At first we didn’t see what to do with this idea. We had a story, with some pieces of the math, but not yet a full theory. At about this time, I went on a trip that included a stop in Rome, where I spent many hours talking with Giovanni Amelino-Camelia. All of a sudden I understood what he was saying. He had come to the same idea we were developing, and he had come to it earlier and worked it out first. Nevertheless, there was a lot about the way he had worked out the idea that I didn’t understand. The math seemed complicated, and it appeared to be tied to a formalism invented some ten years earlier by a group of Polish mathematical physicists—a formalism that I certainly couldn’t penetrate.
It would take me many years to appreciate the mathematical subtleties of the subject. I found it impenetrable until I started reading early papers by an English mathematician named Shahn Majid, who was one of the inventors of quantum groups. His work was closely related to the mathematics the Polish group was using. Majid had begun with some visionary ideas about how to express the essential insights of relativity and quantum theory in a single mathematical structure. This had led him to quantum groups (which are a revolutionary extension of the idea of a symmetry) and then to modifications of relativity theory based on a subject we call noncommutative geometry. His insights are at the core of the mathematics required to express DSR clearly, but they were lost—at least, to me—in the complicated papers where I had first seen them expressed.
In any case, Jo
ão and I ignored mathematics and kept talking about physics. Our progress was interrupted by my move to Canada, to the newly founded Perimeter Institute, in September of 2001. A month later, João came to Perimeter as its second visitor. The theory finally fell into place the afternoon after he arrived. We were working in a café in uptown Waterloo called the Symposium, with comfortable couches. He was jetlagged. I was traumatized and exhausted, having just returned from a weekend in New York following the events of September 11. I fell asleep as João was talking, then woke up to find him dozing. I remembered something he had said as I was losing consciousness, and I played with it on a pad, then fell asleep again. I woke up when he started talking, and we had a few mutually lucid minutes before he fell asleep again. And so the afternoon went, as we talked, calculated, and dozed in turn. I can only imagine what the café staff thought. But at some point during that afternoon, we hit on a key factor that had evaded us for months, having to do with trading momenta for positions. When we were done, we had invented a second version of DSR, much simpler than the one developed by Giovanni Amelino-Camelia. Now it is known to experts as DSR II.

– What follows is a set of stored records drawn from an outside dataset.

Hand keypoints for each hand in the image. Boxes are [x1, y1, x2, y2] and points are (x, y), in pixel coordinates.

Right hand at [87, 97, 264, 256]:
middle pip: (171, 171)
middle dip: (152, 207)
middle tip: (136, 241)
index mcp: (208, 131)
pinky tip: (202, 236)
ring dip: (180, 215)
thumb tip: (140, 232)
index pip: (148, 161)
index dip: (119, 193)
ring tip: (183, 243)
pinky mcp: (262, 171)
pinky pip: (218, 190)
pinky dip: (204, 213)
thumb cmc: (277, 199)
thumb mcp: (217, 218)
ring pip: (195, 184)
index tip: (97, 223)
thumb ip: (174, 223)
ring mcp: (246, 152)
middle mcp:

This was roughly what João had wanted. In our version, photons that have more energy travel faster. Thus, in the very early universe, when the temperature was very high, the speed of light was, on average, faster than it is now. As you go farther back in time and the temperature approaches the Planck energy, the speed of light becomes infinite. It took somewhat longer to show that this led to a version of a variable-speed-of-light theory that was also consistent with the principles of general relativity, but we eventually got there, too. We call this theory Gravity’s Rainbow, after Thomas Pynchon’s novel.